From Richard Winger at Ballot Access News:

This is old news that Ballot Access News had previously missed. On November 4, 2014, an independent candidate was elected to the New Hampshire House of Representatives from Merrimack County district 10, which includes Hopkinton and part of Concord. The independent winner is David Luneau.

See this story about the campaign. The district elects three representatives. Luneau came in third with 2,293, and was elected along with two of the three Democratic nominees. Thanks to Darryl Perry for the information.

The December 1, 2014 Ballot Access News print issue said that fourteen independent candidates had been elected to state legislatures on November 4, 2014, but that should have said fifteen were elected.

4 Comments

  1. Andy Craig January 13, 2015

    Evidence that NH is one of, at best, a half-dozen states where Libertarians can actually get elected running major-party, and the only state where that happens in significant numbers (roughly a quarter of NH states reps, or half the GOP caucus, are reasonably defined as lowercase-l libertarians). Also how easy it is for anybody to be elected to the NH House (average number of constituents per rep: just 3,000).

    Still, I’d like to see some of the ones who do so, officially switch back to the LP while in office. Whether elected as a Libertarian, or elected as a major party before switching in-office, we desperately need to have some capital-L state legislators again. I would even go so far as saying we should have a dedicated organization, either within the LP or a PAC, with the sole focus of electing a handful of Libertarian state legislators. It would be a huge morale boost for the party, we’ve done it before, and it’s ridiculous that the undisputed “third-largest party” doesn’t currently have any elected legislators anywhere in the nation.

  2. paulie January 12, 2015

    Max Abramson was elected as a Republican legislator in NH. He almsot ran as a Libertarian for Governor this year (I believe. If not, US Senate), and was a long shot candidate for the LP 2012 presidential nomination, receiving I believe one or two delegate votes from NH.

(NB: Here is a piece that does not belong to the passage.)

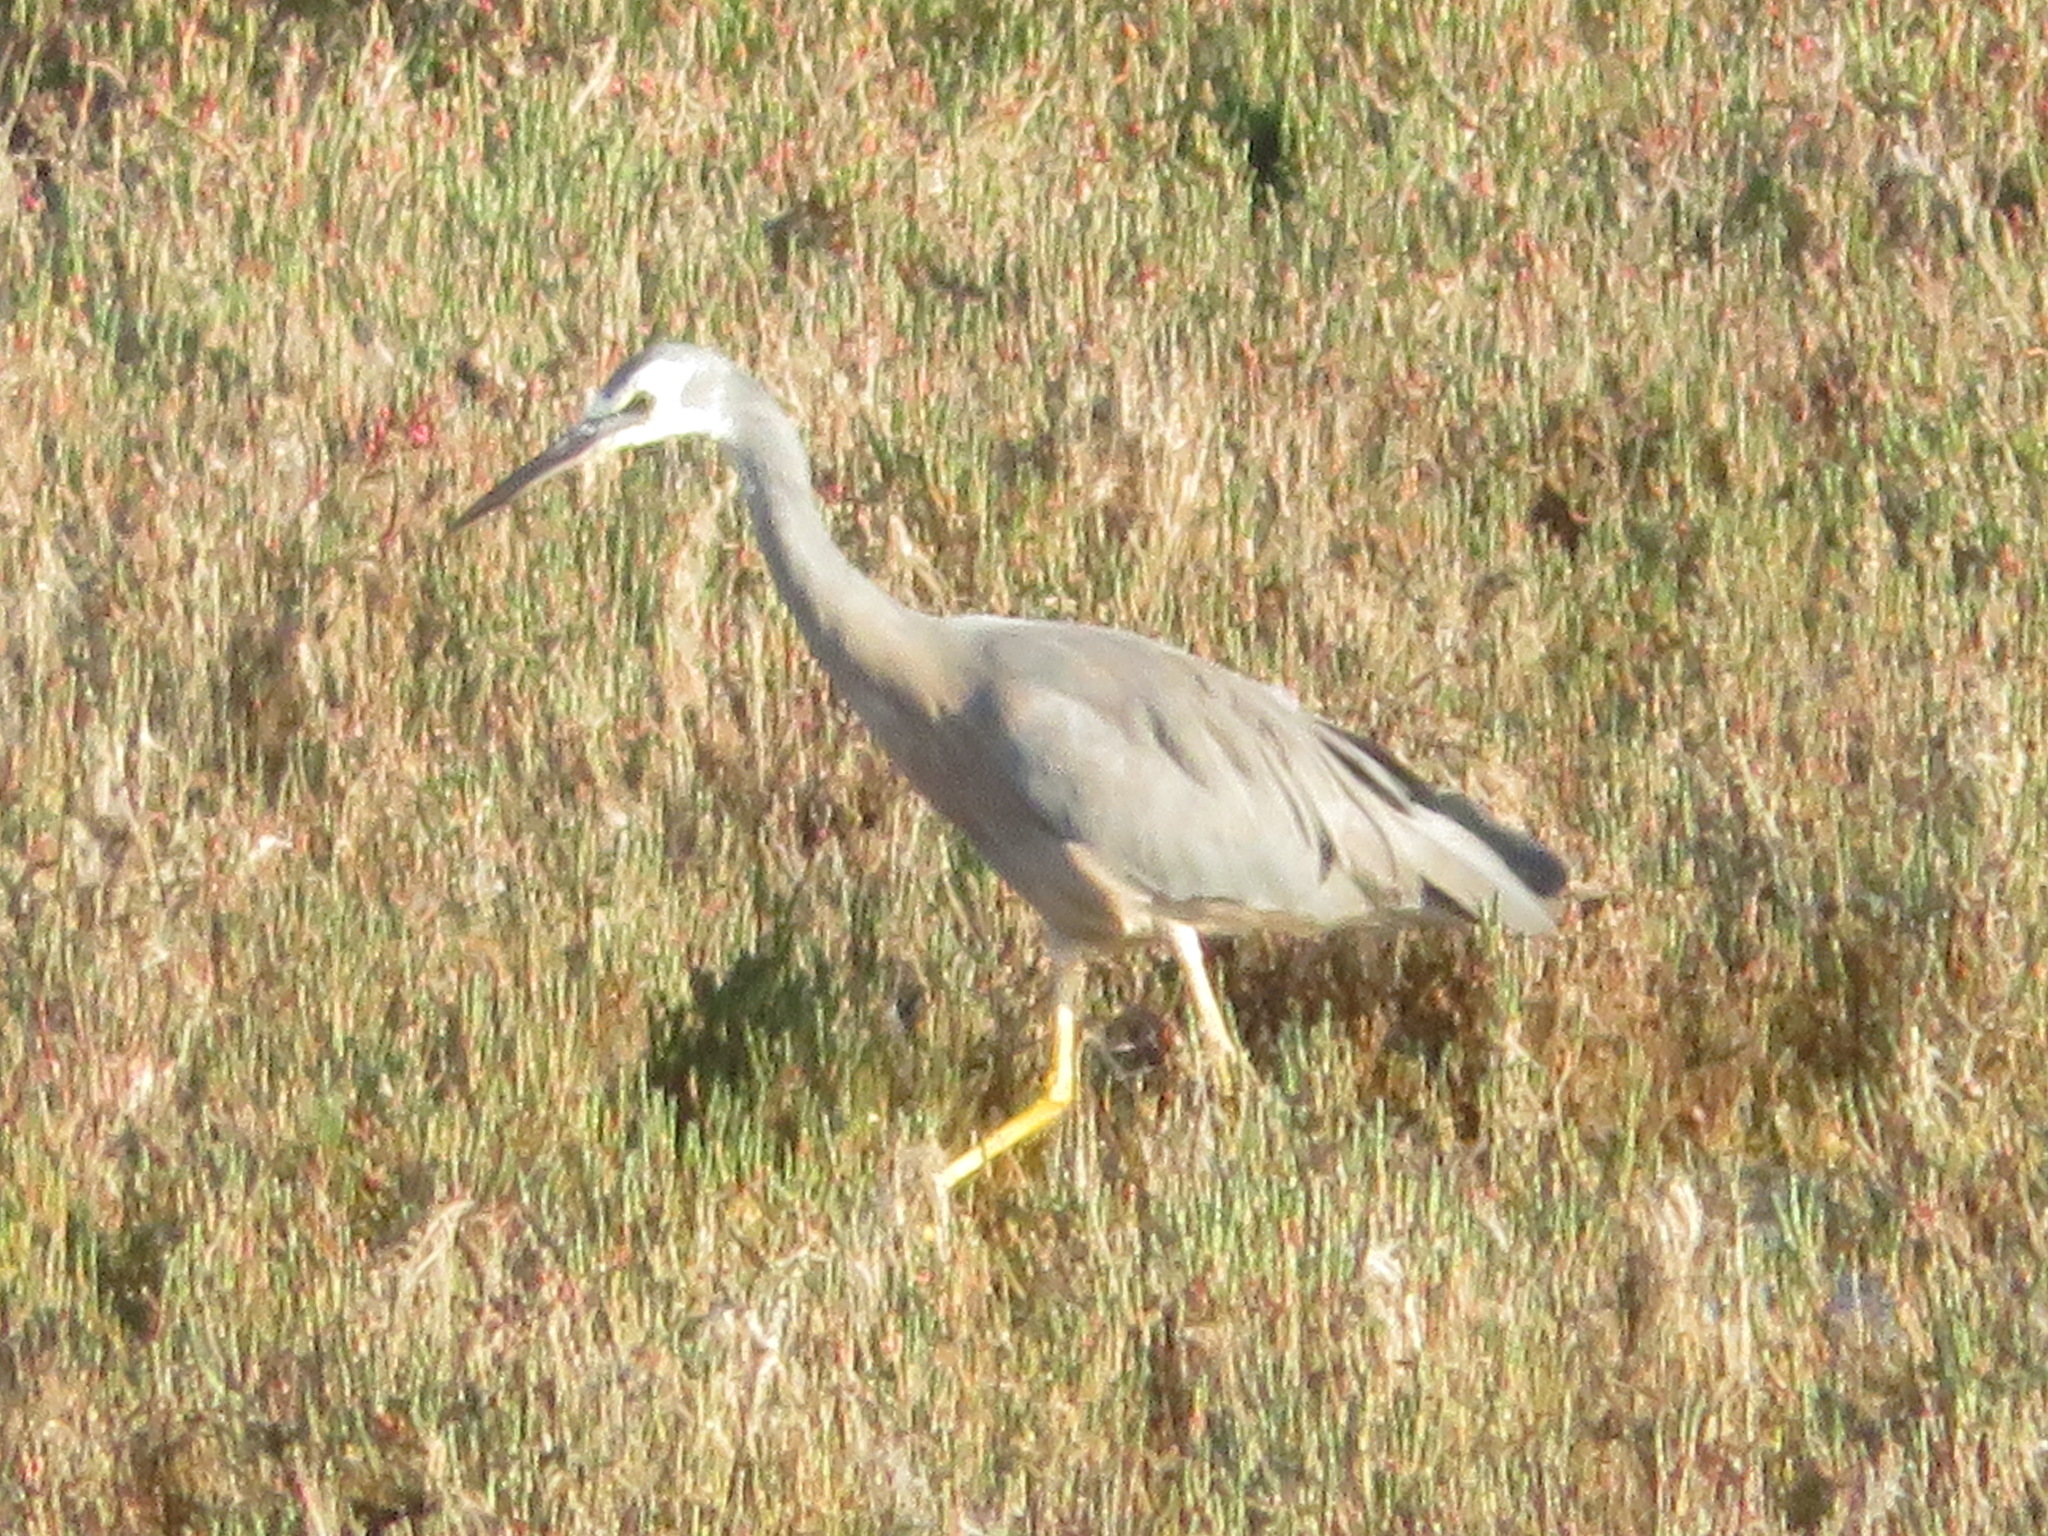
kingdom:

  3. AndyCraig January 12, 2015

    Interestingly, the article says he “failed to get enough votes” in the Democratic primary to appear as a Democrat on the ballot. He might not have showed up on earlier lists because he’s still a Democrat and intends to be one in the legislature. I can’t find anything either way about if he intends to self-describe as an independent representative, or as a Dem and a member of their caucus.